Machteld Johanna Mellink (October 26, 1917, Amsterdam – February 23, 2006, Haverford, Pennsylvania) was an archaeologist who studied Near Eastern cultures and history.[1]
Mellink received her undergraduate training at the University of Amsterdam and her doctorate from Utrecht in 1943. Mellink moved to Bryn Mawr College in the 1946 as an American Association of University Women Marion Reilly Fellow and spent the summer of 1947 at the University of Chicago on a Ryerson Grant. During this time she began excavating with Hetty Goldman at Tarsus, in southern Turkey.[2] She began teaching in Bryn Mawr College's Department of Classical and Near Eastern Archaeology in 1949 and retired in 1988; in 1972 she was appointed to the Leslie Clark Chair in the Humanities.[3] The same year she was elected a Fellow of the American Academy of Arts and Sciences.[4] From 1950 until 1965 she was involved in the excavations at Gordium, Turkey, together with Rodney Young of the University of Pennsylvania. Mellink's most well-known work focused on the site of Karatas-Semayük in the Elmali plain in Lycia where she explored Early Bronze Age remains and tombs.[5]

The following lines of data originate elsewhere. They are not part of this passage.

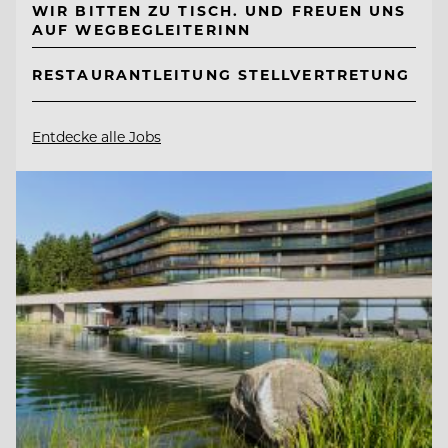
WIR BITTEN ZU TISCH. UND FREUEN UNS
AUF WEGBEGLEITERINN
RESTAURANTLEITUNG STELLVERTRETUNG
Entdecke alle Jobs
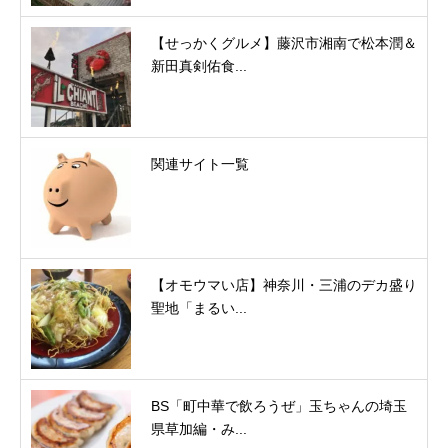
【せっかくグルメ】藤沢市湘南で松本潤＆
新田真剣佑食...
関連サイト一覧
【オモウマい店】神奈川・三浦のデカ盛り
聖地「まるい...
BS「町中華で飲ろうぜ」玉ちゃんの埼玉
県草加編・み...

Mellink was professor emerita of Classical and Near Eastern Archaeology at Bryn Mawr College. In 1994 she received the Lucy Wharton Drexel Medal for achievement in archaeology from the University of Pennsylvania Museum. She received the Archaeological Institute of America's Gold Medal for Distinguished Archaeological Achievement in 1991. The Ministry of Culture of Turkey recognized her as the Senior American Excavator in 1984 and the Senior Foreign Archaeologist in 1985. In 2001, the Archaeological Institute of America established in her honor the Machteld Mellink Lecture in Near Eastern Archaeology. Bryn Mawr College awarded her the Lindback Foundation Award for Distinguished Teaching in 1975.[6]
Among the scholars she mentored was the archaeologist Theresa Howard Carter, who wrote her PhD dissertation on Kassite history and archaeology under Mellink's supervision.[7]
She was a Member of the American Philosophical Society, a Research Associate of the University of Pennsylvania Museum, and a Corresponding Member of the Turkish Institute of History, the Royal Netherlands Academy of Arts and Sciences since 1961,[8] the German Archaeological Institute, and the Austrian Archaeological Institute, and many other international archaeological societies.[9]
Her professional service included being President of the American Research Institute in Turkey from 1988 to 1991, President of the Archaeological Institute of America from 1980 to 1984, Trustee of the American Society of Oriental Research, Chair of the Department of Classical and Near Eastern Archaeology at Bryn Mawr College from 1955 to 1983, and Acting Dean of the Graduate School of Arts and Sciences at Bryn Mawr College from 1979 to 1980.[10]